2. The price reported is a weighted average purchase price. The purchase price ranged from $21.50 to $21.61. Reporting Person provided Issuer full information regarding the number of shares purchased at each separate price. Issuer will provide, upon receipt of a request, a copy of this information to the SEC staff or a security holder of the issuer.
3. 1/16th of the shares subject to the option vested and became exercisable on January 1, 2007 and 1/16th of the shares subject to the option vest and become exercisable on the first day of each calendar quarter thereafter.

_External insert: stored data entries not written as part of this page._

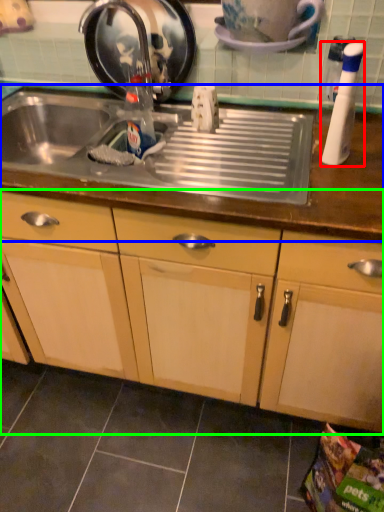
Question: Based on their relative distances, which object is farther from bottle (highlighted by a red box)? Choose from countertop (highlighted by a blue box) and cabinetry (highlighted by a green box).

Choices:
 (A) countertop
 (B) cabinetry

Answer: (B)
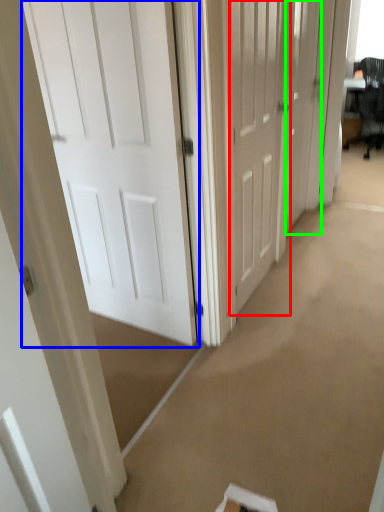
Question: Considering the real-world distances, which object is farthest from door (highlighted by a red box)? door (highlighted by a blue box) or door (highlighted by a green box)?

Choices:
 (A) door
 (B) door

Answer: (A)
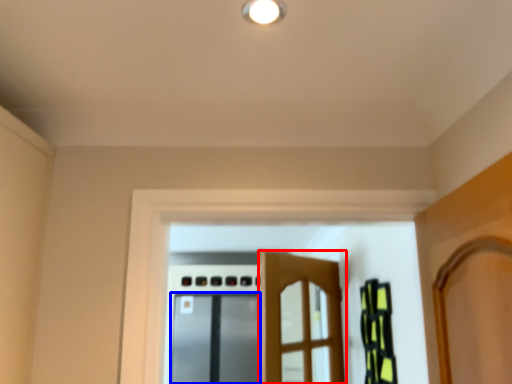
Question: Among these objects, which one is nearest to the camera, door (highlighted by a red box) or screen door (highlighted by a blue box)?

Choices:
 (A) door
 (B) screen door

Answer: (A)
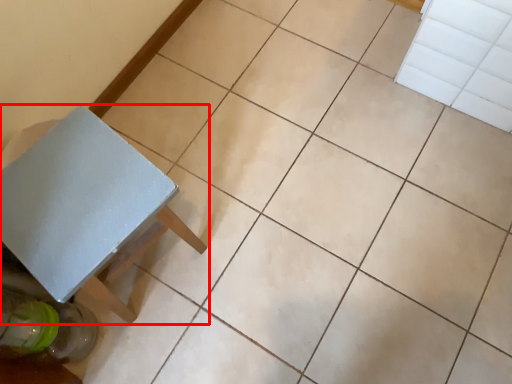
Question: From the image's perspective, where is table (annotated by the red box) located in relation to glass bottle in the image?

Choices:
 (A) above
 (B) below

Answer: (A)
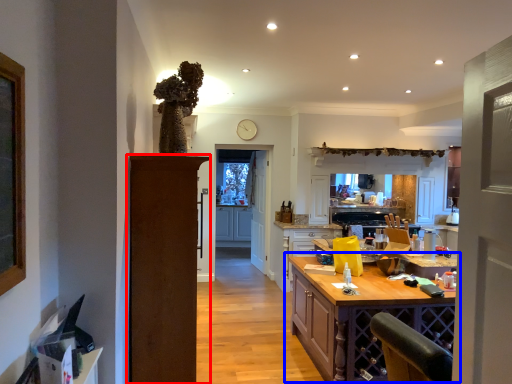
Question: Which object is closer to the camera taking this photo, door (highlighted by a red box) or table (highlighted by a blue box)?

Choices:
 (A) door
 (B) table

Answer: (A)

4. 1/16th of the shares subject to the option vested and became exercisable on April 1, 2008 and 1/16th of the shares subject to the option vest and become exercisable on the first day of each calendar quarter thereafter.
Remarks:
/s/ Ashley Chaffin Glover 03/14/2012
** Signature of Reporting Person Date
Reminder: Report on a separate line for each class of securities beneficially owned directly or indirectly.
* If the form is filed by more than one reporting person, see Instruction 4 (b)(v).
** Intentional misstatements or omissions of facts constitute Federal Criminal Violations See 18 U.S.C. 1001 and 15 U.S.C. 78ff(a).
Note: File three copies of this Form, one of which must be manually signed. If space is insufficient, see Instruction 6 for procedure.
Persons who respond to the collection of information contained in this form are not required to respond unless the form displays a currently valid OMB Number.